#### Passage provided

We thought this method would work well for our case, since we have a small number of confirmed fraudulent PPP loans and a large set of unlabelled loans which we couldn’t be certain were fraud, not fraud, or fraud in disguise. This seemed to align with the idea of anomaly detection with a one class setup. However, we quickly ran into problems. Unlike image datasets where “normal” is easy to define, our data is messy and complex. The amount of noise in our dataset is much higher and there might be a really high bayes error. Most of the loans aren’t confirmed fraud, but they’re also not confirmed to be clean, which breaks the key assumption that the training data is purely from one class.
On the technical side, implementing OC NN for tabular data proved unstable. The architecture and optimization routines described in the paper were difficult to adapt to our high dimensional, one-hot encoded features, especially after SMOTE balancing. We also found that the loss function, designed to push all normal points toward a tight region, didn’t fit our case well. We noticed that “normal” loans might share a high degree of similarities with fraud. This was a large problem with our data labelling. The biggest takeaway was that deep anomaly detection (OC NN)assume clean class boundaries, which simply don’t exist in many real-world datasets like ours. It is hard to clearly define what “normal” (non fraudulent loans) and “non normal” (fraudulent) loans are because fraudulent bad actors have incentive to make the meta data appear as innocent as possible. The OC NN was not a method designed for adversarial labelling and instead was designed for much simpler processes with a natural bifurcation between “normal” and “non normal”. We still learnt a lot through this process and our attempts to understand the theory provided in this paper alongside ideate and attempt to wrangle the ideas they provide in a practical context.
To conclude although the theory behind one class neural nets and anomaly detection seems really cool, the model’s assumptions do not conform to the realities of the dataset, and hence it is not a suitable tool to employ here.
Results
We received mixed results following our methodology, with our fully connected neural network performing decently, though no better than early results achieved using random forest models 10. We could not get our anomaly detection model to function correctly.

########
#### Data extract

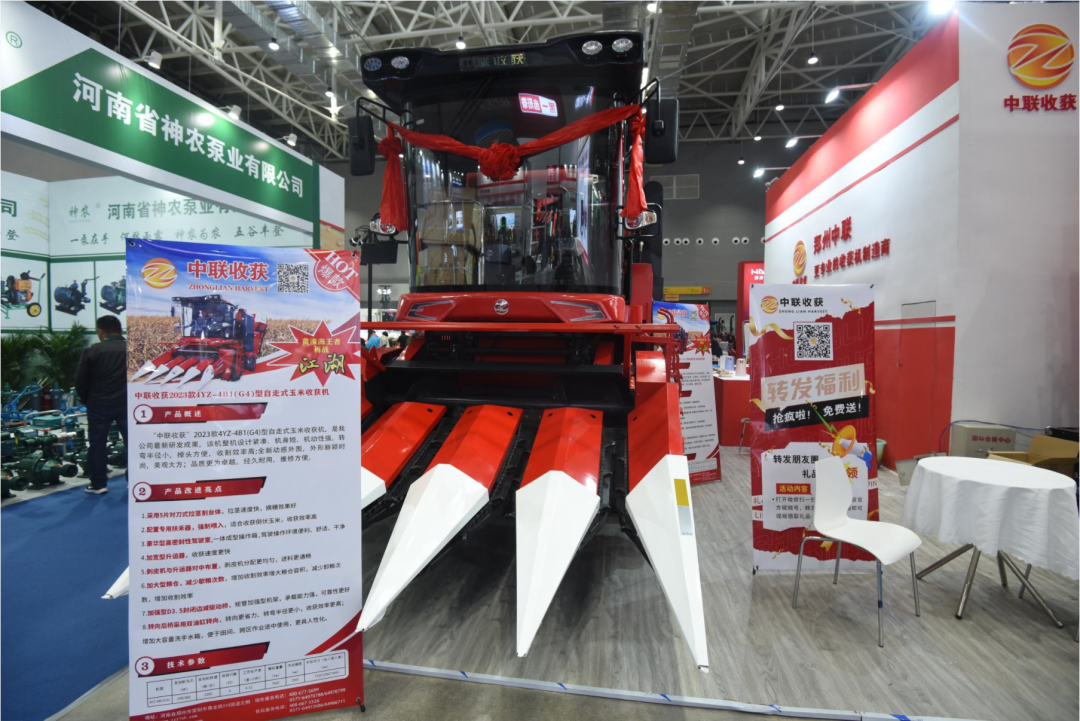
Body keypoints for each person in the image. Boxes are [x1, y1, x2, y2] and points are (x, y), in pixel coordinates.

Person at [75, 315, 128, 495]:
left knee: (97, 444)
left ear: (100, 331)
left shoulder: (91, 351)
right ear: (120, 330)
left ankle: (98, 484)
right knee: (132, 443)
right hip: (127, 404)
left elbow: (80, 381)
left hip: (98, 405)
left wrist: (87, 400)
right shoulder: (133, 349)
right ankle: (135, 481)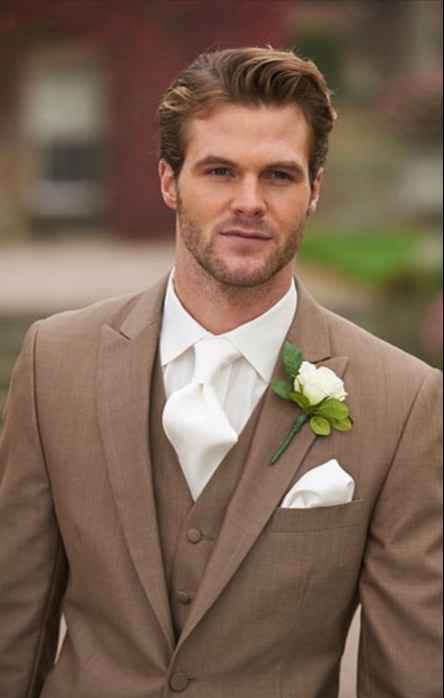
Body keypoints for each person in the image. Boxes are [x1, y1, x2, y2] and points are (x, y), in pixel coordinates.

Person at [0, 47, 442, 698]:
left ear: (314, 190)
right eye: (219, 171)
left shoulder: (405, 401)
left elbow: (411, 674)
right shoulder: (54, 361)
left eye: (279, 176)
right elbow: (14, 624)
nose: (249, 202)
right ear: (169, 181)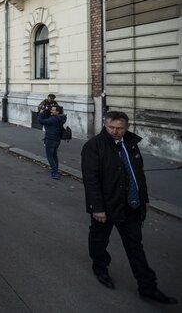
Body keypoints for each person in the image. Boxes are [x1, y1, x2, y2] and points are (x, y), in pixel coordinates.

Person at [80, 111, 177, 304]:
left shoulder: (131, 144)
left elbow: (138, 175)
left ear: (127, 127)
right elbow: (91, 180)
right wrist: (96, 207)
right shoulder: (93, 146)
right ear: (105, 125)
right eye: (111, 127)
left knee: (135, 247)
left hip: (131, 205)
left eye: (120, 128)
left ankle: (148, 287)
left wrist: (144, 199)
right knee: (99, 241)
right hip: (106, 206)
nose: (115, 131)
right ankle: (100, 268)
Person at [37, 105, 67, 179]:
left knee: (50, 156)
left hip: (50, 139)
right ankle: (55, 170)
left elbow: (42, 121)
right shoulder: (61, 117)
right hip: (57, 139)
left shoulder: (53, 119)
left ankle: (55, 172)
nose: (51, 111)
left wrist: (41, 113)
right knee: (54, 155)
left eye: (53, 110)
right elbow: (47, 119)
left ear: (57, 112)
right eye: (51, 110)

########
#### Data extract

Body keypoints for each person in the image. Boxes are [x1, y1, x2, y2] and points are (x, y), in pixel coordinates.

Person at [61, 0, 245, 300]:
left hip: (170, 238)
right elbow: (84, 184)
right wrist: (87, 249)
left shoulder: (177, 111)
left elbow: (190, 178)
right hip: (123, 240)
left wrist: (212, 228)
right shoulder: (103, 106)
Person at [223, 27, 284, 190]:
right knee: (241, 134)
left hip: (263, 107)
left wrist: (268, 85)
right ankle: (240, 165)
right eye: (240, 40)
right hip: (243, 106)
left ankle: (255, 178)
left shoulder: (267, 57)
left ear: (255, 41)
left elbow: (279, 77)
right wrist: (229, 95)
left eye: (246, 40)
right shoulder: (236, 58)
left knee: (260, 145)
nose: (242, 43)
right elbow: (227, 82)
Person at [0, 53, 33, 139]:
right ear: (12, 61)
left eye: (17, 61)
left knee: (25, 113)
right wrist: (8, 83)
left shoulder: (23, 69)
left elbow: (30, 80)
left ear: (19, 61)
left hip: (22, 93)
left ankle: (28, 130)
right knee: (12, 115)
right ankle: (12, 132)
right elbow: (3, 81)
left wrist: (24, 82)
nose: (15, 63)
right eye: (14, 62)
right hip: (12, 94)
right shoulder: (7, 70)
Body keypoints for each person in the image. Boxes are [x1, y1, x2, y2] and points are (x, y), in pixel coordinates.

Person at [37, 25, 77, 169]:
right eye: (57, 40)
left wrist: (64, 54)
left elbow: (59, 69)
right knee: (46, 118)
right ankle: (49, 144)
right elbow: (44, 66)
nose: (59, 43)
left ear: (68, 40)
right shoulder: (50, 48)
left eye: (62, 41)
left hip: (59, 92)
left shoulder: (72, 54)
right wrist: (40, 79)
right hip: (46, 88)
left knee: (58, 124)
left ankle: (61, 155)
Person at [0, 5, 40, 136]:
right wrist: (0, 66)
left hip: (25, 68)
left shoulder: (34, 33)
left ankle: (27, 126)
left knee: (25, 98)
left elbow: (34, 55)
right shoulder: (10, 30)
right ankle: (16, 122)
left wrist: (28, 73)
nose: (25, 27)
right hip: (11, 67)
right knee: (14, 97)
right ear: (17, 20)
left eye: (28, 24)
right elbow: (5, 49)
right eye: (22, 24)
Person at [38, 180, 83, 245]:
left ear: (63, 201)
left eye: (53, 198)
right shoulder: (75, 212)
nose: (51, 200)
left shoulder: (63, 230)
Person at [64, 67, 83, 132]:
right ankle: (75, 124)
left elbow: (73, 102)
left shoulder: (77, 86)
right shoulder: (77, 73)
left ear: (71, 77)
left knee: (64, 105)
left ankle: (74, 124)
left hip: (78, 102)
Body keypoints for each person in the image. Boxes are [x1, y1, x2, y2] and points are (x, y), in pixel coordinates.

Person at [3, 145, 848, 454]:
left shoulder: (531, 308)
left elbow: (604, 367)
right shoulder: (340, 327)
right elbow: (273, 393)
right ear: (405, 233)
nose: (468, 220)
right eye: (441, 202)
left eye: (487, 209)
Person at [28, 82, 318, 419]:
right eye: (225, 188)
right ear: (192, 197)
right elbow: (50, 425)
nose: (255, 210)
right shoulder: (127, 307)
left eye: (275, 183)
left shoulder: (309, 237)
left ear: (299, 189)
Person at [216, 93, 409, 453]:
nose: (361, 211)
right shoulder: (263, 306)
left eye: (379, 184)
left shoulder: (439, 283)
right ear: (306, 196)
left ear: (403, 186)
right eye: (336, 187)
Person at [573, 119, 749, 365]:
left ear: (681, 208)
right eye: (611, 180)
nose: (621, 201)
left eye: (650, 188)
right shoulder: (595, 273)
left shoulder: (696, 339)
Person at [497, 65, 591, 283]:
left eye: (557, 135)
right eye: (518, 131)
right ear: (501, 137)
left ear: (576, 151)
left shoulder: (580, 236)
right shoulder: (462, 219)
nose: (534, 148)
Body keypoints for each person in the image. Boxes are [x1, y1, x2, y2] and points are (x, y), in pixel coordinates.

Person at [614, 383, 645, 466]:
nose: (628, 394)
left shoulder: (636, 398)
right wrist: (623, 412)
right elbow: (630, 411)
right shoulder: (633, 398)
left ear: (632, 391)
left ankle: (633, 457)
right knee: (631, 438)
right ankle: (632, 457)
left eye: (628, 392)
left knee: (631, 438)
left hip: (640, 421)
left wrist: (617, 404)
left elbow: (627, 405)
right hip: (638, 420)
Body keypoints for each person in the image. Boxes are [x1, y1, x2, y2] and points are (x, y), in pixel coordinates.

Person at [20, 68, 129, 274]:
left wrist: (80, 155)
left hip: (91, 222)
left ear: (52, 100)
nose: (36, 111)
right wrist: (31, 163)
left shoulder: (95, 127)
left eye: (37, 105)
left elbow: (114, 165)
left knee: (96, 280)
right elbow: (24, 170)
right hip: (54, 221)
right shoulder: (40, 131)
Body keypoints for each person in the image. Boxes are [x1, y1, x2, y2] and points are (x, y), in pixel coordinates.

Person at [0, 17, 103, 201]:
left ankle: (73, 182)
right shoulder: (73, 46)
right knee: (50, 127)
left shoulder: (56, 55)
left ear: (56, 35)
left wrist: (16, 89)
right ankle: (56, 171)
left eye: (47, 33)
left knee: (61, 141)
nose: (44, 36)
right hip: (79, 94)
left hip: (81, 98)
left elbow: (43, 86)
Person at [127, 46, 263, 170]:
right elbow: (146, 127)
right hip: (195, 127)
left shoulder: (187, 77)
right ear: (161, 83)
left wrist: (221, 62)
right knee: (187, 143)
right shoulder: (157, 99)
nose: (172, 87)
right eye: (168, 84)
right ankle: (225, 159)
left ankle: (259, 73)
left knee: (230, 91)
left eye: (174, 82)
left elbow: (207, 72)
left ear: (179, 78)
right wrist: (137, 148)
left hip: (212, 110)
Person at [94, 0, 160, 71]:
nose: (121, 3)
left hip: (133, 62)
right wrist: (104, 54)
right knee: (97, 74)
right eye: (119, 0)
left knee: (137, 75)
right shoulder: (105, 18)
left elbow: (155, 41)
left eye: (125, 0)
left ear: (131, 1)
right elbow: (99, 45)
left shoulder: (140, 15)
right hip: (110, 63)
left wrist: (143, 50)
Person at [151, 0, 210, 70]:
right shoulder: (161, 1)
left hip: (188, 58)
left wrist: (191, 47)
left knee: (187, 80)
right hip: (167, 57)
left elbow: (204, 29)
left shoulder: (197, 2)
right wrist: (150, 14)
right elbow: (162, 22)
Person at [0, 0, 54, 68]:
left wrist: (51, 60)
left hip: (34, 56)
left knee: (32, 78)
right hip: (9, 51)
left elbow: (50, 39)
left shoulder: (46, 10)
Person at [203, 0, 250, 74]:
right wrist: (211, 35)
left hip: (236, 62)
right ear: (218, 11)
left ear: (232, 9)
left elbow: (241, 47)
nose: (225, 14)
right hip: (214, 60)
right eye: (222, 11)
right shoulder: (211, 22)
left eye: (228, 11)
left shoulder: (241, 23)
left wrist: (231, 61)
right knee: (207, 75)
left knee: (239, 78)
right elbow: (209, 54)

########

#### Your instructions
Continue the passage on detecting fraudulent PPP loans, starting right after its final sentence.

#### Answer to this problem
Tuning Hyper Parameters
Parameter | Value |
---|---|
Batch Size | 128 |
Number of epochs | Variable |
Layers and Layer Sizes | Variable, typically 20 neurons per layer |
Loss function | Cross Entropy Loss With Weights |
Optimization function | Adam |
We attempted tuning a variety of hyper parameters to assess how changing these hyper parameters may impact the accuracy of our model. Note, we consider accuracy as two seperate measures here. Specifically, we isolate true-positive and true-negative rates, as considering a blended accuracy rate would favor a scenario where all positives are marked as negatives. Remember, but 0.03% of our data is in the positive class.
Our parameter tuning results can be viewed below.
Tuning Number of Epochs
The first tuning assessment we conducted was to measure how the accuracy of the model we built changes as more epochs of the model were conducted. In this specific setup, the model was composed of six hidden layers of twenty neurons, and postive miscalcuation was penalized 50x as much as negative miscalculation in the loss function. Epoch-by-epoch, true-positive accuracy rates dropped and true-negative accuracy rates increased. This phenomena demonstrates the tradeoff between the two accuracies. It also underscores that the further training of the model will not necessarily allow simeltaneous improvement to true-positive and true-negative accuracy rates.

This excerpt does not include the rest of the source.